What you have to do>
Count how many lines of the listing below contain the string "skPoint", matching case exactly. Reply with the number alone.

Extracted information>
================================
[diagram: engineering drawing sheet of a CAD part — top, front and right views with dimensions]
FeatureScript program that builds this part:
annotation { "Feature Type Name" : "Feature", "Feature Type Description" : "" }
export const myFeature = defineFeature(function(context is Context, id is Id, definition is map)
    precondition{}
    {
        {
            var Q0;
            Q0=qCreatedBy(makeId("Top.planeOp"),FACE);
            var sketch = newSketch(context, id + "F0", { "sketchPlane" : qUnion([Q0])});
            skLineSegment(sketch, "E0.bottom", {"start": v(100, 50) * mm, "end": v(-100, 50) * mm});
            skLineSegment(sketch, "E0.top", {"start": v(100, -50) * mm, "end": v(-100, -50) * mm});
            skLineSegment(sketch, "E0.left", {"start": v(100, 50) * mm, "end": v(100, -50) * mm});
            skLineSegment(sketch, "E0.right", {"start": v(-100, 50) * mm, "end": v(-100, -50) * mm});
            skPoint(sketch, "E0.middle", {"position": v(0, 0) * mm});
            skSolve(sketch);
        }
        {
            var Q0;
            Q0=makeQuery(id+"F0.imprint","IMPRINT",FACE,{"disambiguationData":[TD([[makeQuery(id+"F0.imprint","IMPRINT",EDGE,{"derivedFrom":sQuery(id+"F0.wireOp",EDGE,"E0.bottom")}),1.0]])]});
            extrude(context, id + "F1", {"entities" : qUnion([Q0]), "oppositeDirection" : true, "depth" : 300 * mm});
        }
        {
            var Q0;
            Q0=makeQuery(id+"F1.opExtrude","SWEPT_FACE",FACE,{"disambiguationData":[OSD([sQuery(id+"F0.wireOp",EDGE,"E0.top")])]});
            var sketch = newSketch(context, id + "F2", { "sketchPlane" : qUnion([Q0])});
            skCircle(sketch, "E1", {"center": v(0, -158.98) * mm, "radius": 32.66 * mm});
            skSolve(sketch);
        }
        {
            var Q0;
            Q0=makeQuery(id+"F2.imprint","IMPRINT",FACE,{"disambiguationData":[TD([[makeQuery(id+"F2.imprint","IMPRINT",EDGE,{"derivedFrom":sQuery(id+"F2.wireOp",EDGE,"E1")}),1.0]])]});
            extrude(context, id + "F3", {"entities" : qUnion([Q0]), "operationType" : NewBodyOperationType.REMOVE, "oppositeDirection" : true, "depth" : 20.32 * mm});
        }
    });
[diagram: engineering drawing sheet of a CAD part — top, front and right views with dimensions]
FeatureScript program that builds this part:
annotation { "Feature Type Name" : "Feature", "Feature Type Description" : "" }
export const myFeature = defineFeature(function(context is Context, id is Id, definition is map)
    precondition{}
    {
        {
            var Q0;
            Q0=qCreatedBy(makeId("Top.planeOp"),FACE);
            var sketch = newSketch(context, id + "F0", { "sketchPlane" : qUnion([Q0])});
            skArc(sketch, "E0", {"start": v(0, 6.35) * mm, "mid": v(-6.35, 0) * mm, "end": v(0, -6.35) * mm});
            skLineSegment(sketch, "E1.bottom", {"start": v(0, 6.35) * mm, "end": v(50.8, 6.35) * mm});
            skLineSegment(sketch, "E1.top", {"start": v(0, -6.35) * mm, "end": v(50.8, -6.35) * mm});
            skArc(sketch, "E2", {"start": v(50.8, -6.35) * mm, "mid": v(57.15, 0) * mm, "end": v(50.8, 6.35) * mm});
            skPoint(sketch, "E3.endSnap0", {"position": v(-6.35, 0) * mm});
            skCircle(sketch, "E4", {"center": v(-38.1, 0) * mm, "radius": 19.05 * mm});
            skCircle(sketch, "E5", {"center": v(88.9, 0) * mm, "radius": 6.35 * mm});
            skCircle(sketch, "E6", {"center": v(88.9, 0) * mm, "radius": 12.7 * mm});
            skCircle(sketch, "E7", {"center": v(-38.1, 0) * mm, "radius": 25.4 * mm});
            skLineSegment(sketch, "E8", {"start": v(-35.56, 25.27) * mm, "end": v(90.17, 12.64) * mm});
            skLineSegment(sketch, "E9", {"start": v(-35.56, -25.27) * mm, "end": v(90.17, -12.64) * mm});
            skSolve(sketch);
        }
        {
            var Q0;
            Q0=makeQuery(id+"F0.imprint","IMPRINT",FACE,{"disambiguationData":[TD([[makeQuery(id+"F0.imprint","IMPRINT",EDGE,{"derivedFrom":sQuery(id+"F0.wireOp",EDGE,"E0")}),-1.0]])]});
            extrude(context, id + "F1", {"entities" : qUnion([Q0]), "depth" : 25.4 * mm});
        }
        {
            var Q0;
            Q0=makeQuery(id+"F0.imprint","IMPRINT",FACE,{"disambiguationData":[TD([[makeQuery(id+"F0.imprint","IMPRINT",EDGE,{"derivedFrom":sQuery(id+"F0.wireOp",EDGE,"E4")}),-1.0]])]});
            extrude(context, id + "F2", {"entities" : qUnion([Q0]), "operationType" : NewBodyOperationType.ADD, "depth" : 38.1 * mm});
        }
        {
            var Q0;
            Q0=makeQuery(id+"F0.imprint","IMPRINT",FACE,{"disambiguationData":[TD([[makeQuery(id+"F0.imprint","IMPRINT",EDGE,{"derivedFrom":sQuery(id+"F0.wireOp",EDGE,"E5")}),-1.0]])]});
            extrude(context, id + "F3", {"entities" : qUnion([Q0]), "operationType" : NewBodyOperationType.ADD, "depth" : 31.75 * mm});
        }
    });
================================
Finished answer>
2